Pour la version télévisée, Luke Cage, interprété par Mike Colter, adopte un look plus classique, avec le gag récurrent du sweat-shirt à capuche qui finit systématiquement troué par les impacts de balles. Cet aspect physique ne peut pas surprendre toutes celles et ceux qui ont eu l’opportunité de suivre les treize épisodes de
Jessica Jones, autre collaboration Marvel-Netflix. En effet, Cage/Colter est présent dans sept épisodes aux côtés de Jessica Jones (Krysten Ritter) et échappe à la mort grâce à l’intervention de Claire Temple (Rosario Dawson). Ce dernier personnage crée un lien entre les séries Daredevil (où elle a un rôle récurrent), Jessica Jones et Luke Cage.
Dirigés par Paul McGuigan (réalisateur de quatre épisodes Sherlock), « Moment of Truth » et « Code of the Streets » installent l’ambiance très particulière de cette adaptation qui rappelle vraiment les vieux films des années 70 sans pour autant sombrer dans le rétro. La bande-son qui joue la carte du RnB, du hip-hop et du blues participe bien évidemment à cette atmosphère.
Certes, comparé au monolithique Wilson Fisk de Daredevil ou à l’inquiétant Killgrave de Jessica Jones, le "Cottonmouth" (Mahershala Ali) de Luke Cage semble n’être qu’un second couteau, mais cela a l’avantage de rendre  l’indestructible super-héros plus réel que le gars costumé en rouge.

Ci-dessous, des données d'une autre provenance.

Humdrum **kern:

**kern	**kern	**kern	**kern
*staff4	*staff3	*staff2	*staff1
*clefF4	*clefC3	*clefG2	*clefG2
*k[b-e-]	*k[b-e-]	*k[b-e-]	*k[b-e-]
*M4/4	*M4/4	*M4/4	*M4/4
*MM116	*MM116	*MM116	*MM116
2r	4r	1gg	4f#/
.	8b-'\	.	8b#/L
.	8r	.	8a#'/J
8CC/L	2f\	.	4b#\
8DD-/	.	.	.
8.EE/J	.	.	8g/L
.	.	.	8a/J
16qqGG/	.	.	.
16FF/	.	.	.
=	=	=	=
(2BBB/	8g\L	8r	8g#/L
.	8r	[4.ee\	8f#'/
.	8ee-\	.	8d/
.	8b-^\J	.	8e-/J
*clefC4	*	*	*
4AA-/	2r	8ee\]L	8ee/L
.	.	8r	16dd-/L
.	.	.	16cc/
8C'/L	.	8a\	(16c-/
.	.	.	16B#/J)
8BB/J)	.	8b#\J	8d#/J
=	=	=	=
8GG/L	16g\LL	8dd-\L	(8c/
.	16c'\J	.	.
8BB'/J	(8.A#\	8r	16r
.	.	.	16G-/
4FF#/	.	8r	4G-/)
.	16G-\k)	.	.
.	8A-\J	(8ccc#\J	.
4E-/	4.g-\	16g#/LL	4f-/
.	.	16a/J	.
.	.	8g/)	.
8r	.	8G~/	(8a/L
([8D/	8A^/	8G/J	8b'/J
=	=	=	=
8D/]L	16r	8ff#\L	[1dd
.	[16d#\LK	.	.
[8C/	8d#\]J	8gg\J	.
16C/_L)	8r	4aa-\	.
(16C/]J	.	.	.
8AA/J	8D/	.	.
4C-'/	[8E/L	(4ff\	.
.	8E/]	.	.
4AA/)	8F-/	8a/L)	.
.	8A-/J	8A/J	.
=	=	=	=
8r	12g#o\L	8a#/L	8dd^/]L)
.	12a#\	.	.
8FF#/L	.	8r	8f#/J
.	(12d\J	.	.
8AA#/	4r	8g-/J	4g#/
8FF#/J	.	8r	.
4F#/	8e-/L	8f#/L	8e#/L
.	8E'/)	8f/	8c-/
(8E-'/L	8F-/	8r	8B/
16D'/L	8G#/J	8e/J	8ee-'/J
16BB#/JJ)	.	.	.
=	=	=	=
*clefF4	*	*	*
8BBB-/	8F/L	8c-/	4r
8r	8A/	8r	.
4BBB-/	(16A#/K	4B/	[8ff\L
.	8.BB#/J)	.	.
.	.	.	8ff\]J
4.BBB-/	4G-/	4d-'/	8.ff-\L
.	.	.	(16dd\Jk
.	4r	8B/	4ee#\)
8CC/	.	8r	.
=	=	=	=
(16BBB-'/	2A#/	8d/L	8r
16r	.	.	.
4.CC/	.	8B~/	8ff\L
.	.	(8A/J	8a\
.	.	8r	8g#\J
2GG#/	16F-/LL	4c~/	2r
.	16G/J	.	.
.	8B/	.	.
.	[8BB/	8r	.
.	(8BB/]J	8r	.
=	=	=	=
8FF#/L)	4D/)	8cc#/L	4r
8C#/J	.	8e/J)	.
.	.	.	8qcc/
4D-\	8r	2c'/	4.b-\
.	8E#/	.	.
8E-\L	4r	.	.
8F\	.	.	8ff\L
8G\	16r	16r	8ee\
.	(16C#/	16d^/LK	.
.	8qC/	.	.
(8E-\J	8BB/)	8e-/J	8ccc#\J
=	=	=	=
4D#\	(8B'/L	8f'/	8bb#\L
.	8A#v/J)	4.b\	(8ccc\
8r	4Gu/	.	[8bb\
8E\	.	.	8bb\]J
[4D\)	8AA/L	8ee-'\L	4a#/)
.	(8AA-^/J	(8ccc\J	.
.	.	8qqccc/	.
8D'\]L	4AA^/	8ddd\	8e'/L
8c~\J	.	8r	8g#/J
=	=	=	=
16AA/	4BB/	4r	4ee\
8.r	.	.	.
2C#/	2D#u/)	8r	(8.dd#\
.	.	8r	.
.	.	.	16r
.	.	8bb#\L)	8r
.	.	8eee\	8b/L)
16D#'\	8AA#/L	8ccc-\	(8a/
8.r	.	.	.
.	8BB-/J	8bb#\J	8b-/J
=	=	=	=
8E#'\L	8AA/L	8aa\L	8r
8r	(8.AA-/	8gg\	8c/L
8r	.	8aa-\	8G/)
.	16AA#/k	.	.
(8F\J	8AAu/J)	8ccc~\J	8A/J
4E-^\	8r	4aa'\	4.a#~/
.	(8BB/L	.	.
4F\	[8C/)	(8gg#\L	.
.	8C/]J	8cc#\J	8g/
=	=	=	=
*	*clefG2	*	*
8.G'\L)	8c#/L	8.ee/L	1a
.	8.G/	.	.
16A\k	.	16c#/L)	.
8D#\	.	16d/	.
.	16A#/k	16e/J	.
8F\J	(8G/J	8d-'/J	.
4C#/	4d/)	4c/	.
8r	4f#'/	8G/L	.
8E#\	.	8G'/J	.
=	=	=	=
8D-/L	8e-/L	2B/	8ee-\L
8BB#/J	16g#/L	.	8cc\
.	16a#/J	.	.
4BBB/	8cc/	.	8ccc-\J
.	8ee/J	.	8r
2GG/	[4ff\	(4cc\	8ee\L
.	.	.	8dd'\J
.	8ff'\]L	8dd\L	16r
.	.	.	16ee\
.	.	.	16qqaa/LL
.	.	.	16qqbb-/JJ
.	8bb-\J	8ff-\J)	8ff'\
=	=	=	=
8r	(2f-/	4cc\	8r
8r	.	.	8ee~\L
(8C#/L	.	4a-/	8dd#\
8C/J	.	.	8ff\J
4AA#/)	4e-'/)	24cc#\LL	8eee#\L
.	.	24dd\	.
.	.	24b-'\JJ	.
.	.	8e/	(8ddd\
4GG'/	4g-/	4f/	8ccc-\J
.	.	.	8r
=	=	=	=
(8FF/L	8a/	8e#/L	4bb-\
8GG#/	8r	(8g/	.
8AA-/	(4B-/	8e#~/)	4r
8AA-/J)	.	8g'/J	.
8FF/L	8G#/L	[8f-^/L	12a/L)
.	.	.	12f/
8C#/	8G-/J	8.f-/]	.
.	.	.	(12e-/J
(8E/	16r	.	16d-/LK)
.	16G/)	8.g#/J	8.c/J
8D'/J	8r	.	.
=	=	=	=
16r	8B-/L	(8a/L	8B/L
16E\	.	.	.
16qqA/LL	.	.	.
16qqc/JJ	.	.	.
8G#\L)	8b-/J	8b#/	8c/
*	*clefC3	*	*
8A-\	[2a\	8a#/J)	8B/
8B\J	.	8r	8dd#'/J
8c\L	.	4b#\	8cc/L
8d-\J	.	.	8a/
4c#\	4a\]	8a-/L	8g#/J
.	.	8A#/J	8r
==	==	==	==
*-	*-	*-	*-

Pour sa part, le comédien Frankie Faison interprète un mentor des plus convaincant, dont la mort sera l’élément déclencheur de la transformation de Luke Cage en véritable héros enfin prêt à s’impliquer personnellement pour son quartier et ses habitants.
Lors d’une interview, Cheo Hodari Coker, scénariste de ces deux premiers épisodes et showrunner de la série a confié : "Mettre une capuche à Luke Cage, c'était pour moi l'occasion de montrer que les hommes noirs avec une capuche ne sont pas des criminels. On ne peut pas juger une personne par rapport à ce qu'elle porte". Cette volonté d’ancrer Luke Cage dans l’actualité se retrouve donc, en partie, à l’écran.
Beaucoup plus lente que ses prédécesseurs et plus politique sans être réellement polémique, Luke Cage ne plaira peut-être pas à tous les amateurs de super-héros Marvel, mais elle a plus d’un argument pour convaincre.